1/4 cup Kikkoman Less Sodium Teriyaki Marinade & Sauce*
1/2 teaspoon grated fresh lime peel
1 tablespoon orange juice
2 teaspoons lime juice
4 white fish steaks (about 1-1/2 lbs.), 3/4 inch thick
(such as halibut, grouper, sea bass or swordfish)
Minced fresh parsley

*May substitute Gluten Free Teriyaki Marinade & Sauce

directions

  1. Combine first 4 ingredients.
  2. Remove and reserve 2 Tbsp. mixture. Pour remaining mixture over fish in large plastic food storage bag. Press air out of bag; close top securely. Refrigerate 45 to 60 minutes, turning bag over occasionally.
  3. Remove fish from marinade; discard marinade.
  4. Cook fish on grill 4 inches from hot coals 4 minutes. Turn fish over; brush with reserved marinade. Cook 3 to 4 minutes longer, or until fish flakes easily with fork. (Or, broil fish 4 to 5 inches from heat 4 minutes. Turn fish over; brush with reserved marinade.
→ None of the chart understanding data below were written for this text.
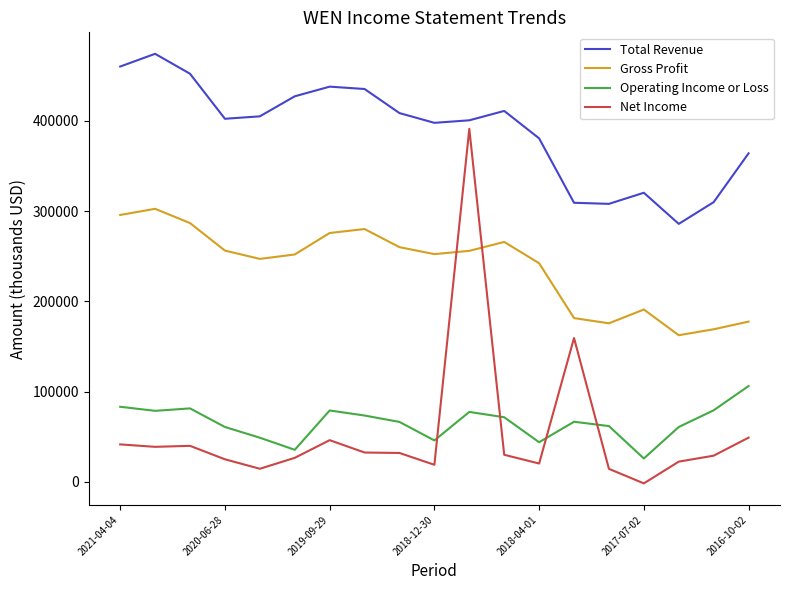

Which series has the largest total across all categories?

Total Revenue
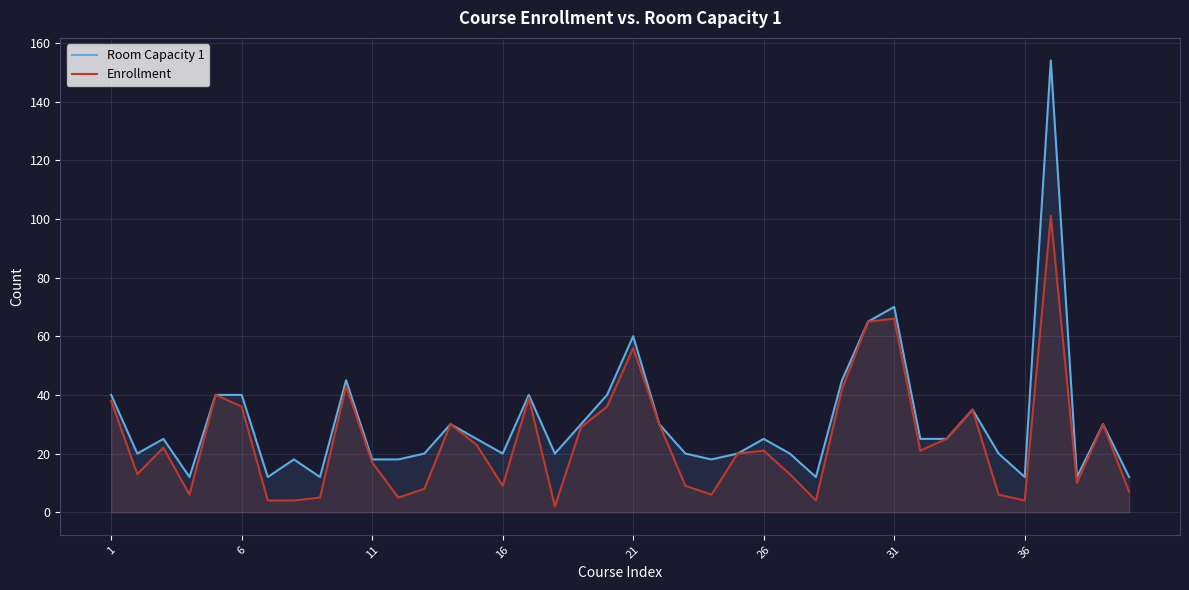

What is the greatest value displayed?

154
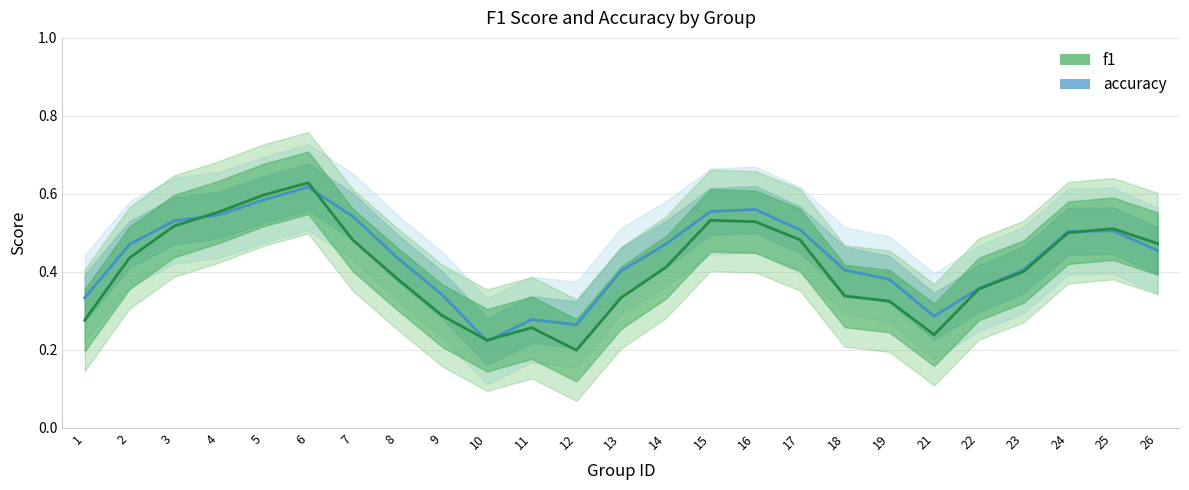

What is the average value of the f1 series?

0.4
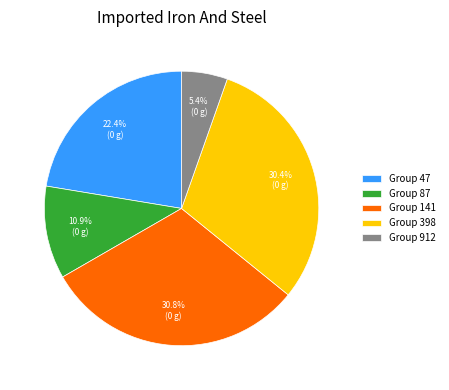

Count the number of slices in the pie.

5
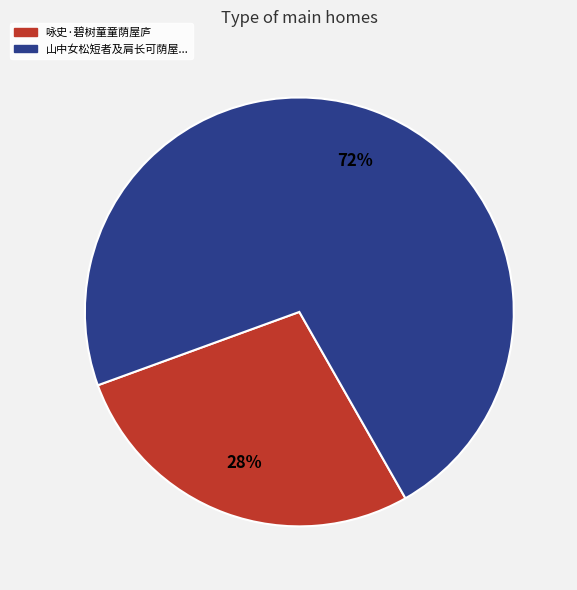

How many slices are in this pie chart?

2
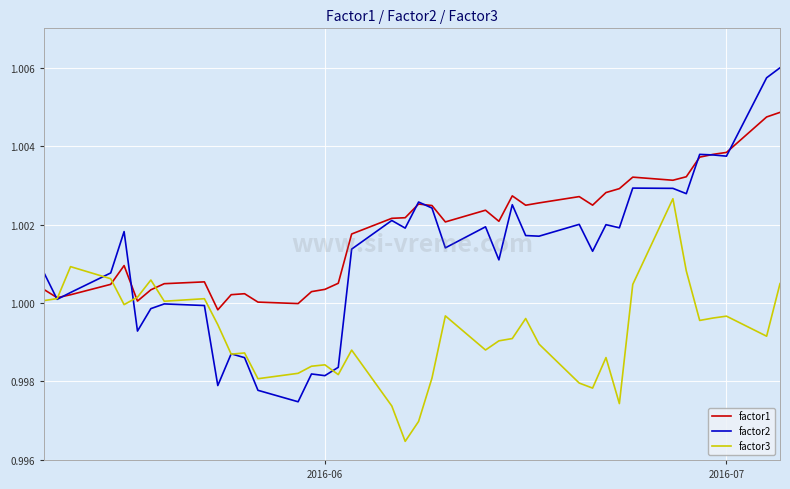

Which series has the largest total across all categories?

factor1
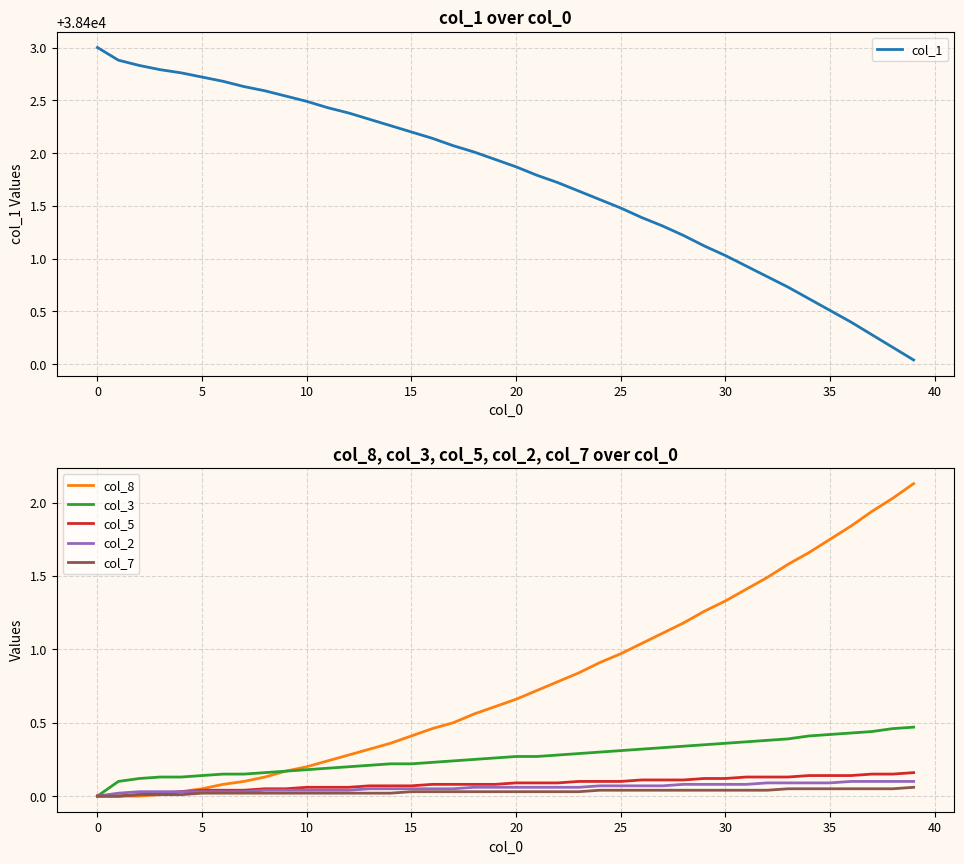

Is the value of col_2 at 5 greater than the value of col_3 at 5?

No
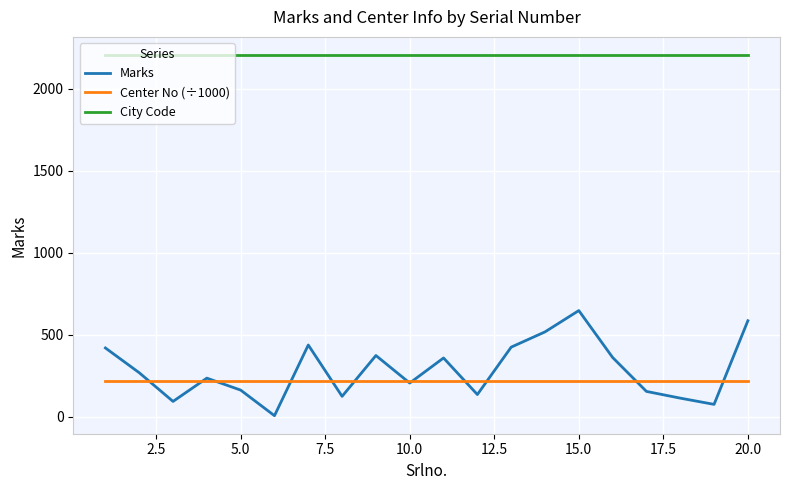

True or false: Center No (÷1000) and City Code cross at least once.

False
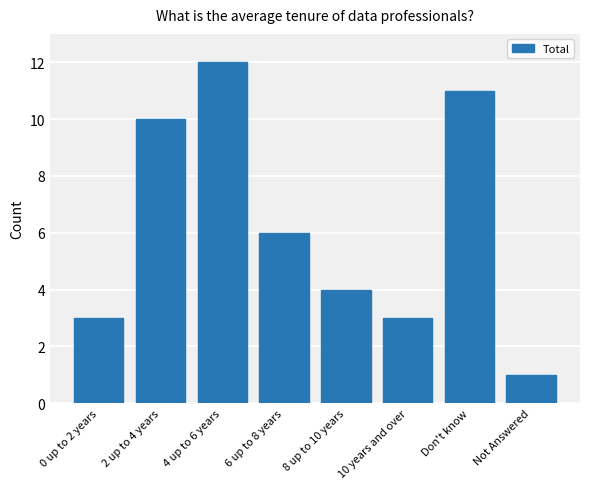

Where does the data first go above 6?

2 up to 4 years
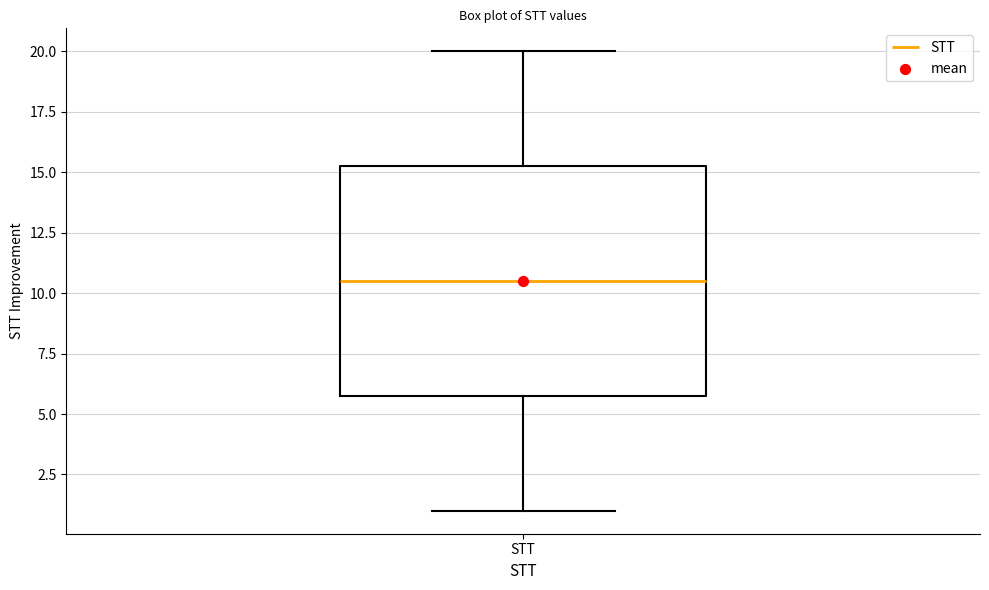

Transcribe this box plot: give where the median line is, the range the box spans, and where the two whiskers end, as read against the y-axis. The values are not printed on the chart, so give them approximately, as read against the axis.

median 10.5, box 6.0 to 15.5, whiskers 1.0 to 20.0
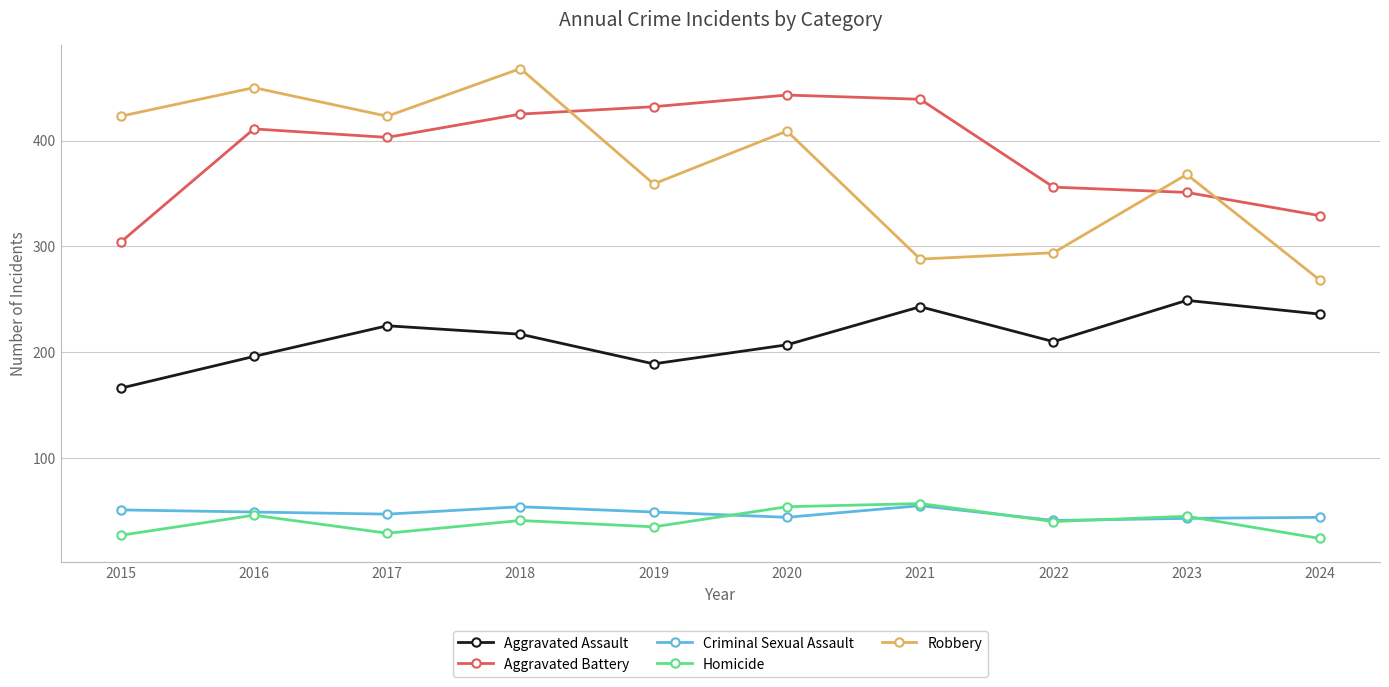

The Robbery series shows 423 at 2015. True or false?

True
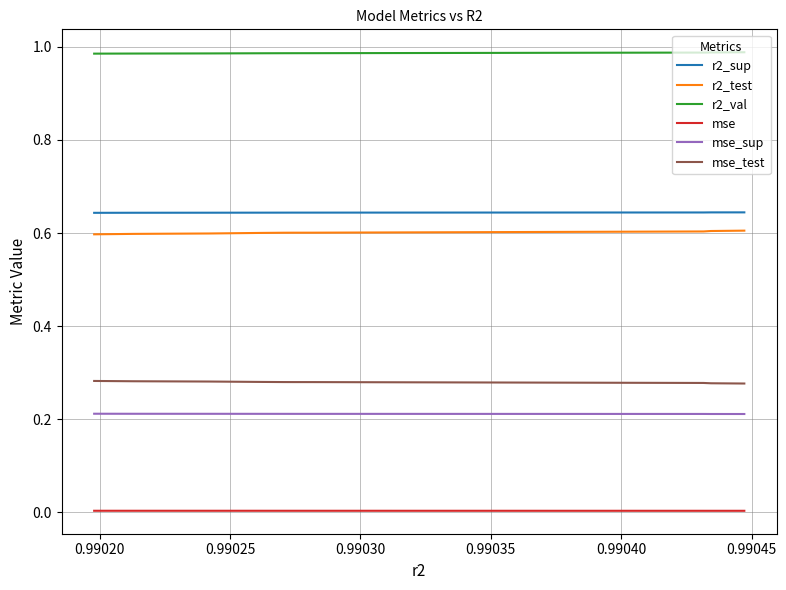

Which series has the widest spread of values?

r2_test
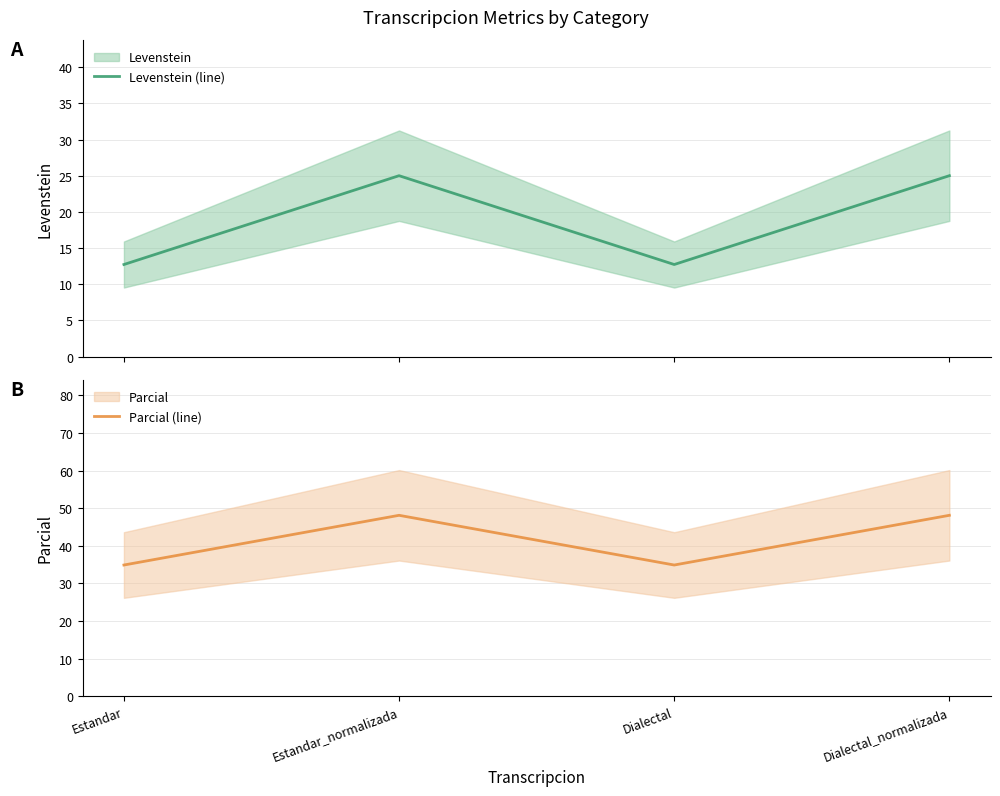

What is the lowest value of the Parcial (line) series?

34.9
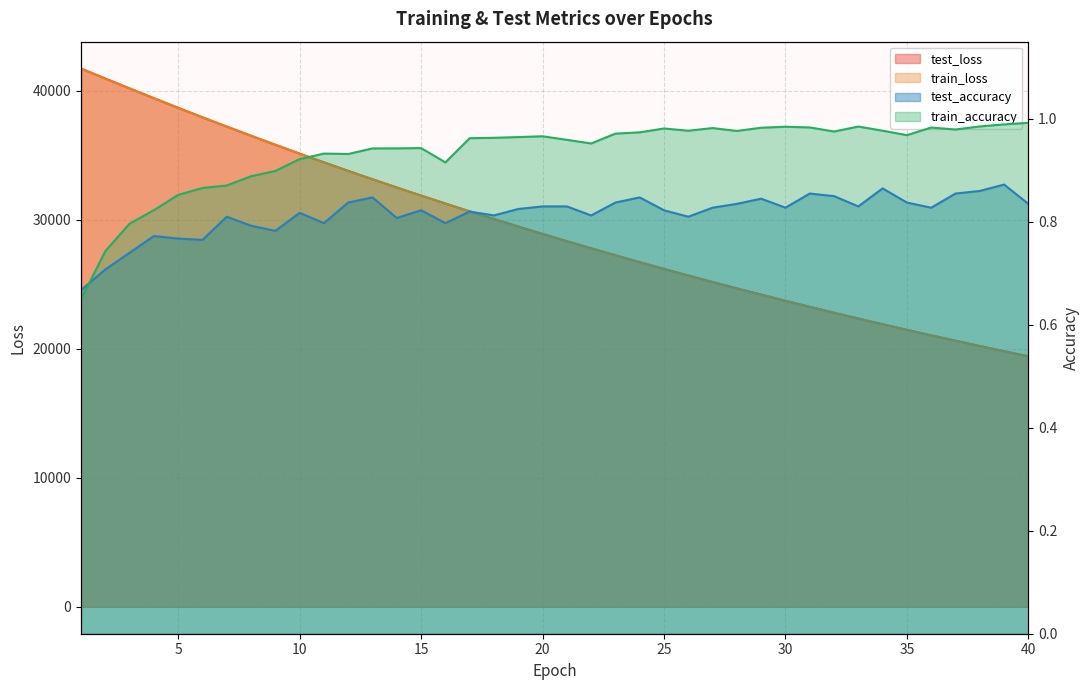

Reading left to right, list all the values displayed in this chart.

test_loss: 41713.2	40939.7	40175.3	39416.7	38672.5	37938.3	37216.5	36507.8	35809.8	35122.4	34449.5	33787.2	33136.7	32498.8	31871.2	31256.4	30648.4	30054.6	29472.0	28899.2	28337.6	27785.4	27243.1	26710.9	26188.2	25675.7	25171.9	24678.2	24193.1	23716.9	23249.4	22791.0	22340.5	21898.3	21465.3	21039.4	20621.6	20211.4	19808.7	19414.0
train_loss: 41712.9	40936.0	40169.1	39412.0	38666.8	37932.9	37211.2	36501.8	35804.1	35118.0	34444.5	33782.7	33132.4	32493.8	31866.7	31251.4	30645.6	30051.6	29468.4	28895.8	28333.6	27781.9	27239.7	26707.7	26185.3	25672.7	25169.4	24675.3	24190.3	23714.2	23247.0	22788.3	22338.1	21896.3	21462.7	21037.0	20619.3	20209.4	19807.0	19412.2
test_accuracy: 0.7	0.7	0.7	0.8	0.8	0.8	0.8	0.8	0.8	0.8	0.8	0.8	0.8	0.8	0.8	0.8	0.8	0.8	0.8	0.8	0.8	0.8	0.8	0.8	0.8	0.8	0.8	0.8	0.8	0.8	0.9	0.8	0.8	0.9	0.8	0.8	0.9	0.9	0.9	0.8
train_accuracy: 0.6	0.7	0.8	0.8	0.9	0.9	0.9	0.9	0.9	0.9	0.9	0.9	0.9	0.9	0.9	0.9	1.0	1.0	1.0	1.0	1.0	1.0	1.0	1.0	1.0	1.0	1.0	1.0	1.0	1.0	1.0	1.0	1.0	1.0	1.0	1.0	1.0	1.0	1.0	1.0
Broil 3 to 4 minutes longer, or until fish flakes easily with fork.)
  5. Sprinkle with parsley.

THE STORY OF SOY SAUCE

Even people who love soy sauce and use it all the time are often surprised to learn what it is and how it’s made. We make ours from just four simple ingredients—water, soybeans, wheat, and salt. Those ingredients are transformed through a traditional brewing process—much like making wine or beer—that has remained unchanged for centuries.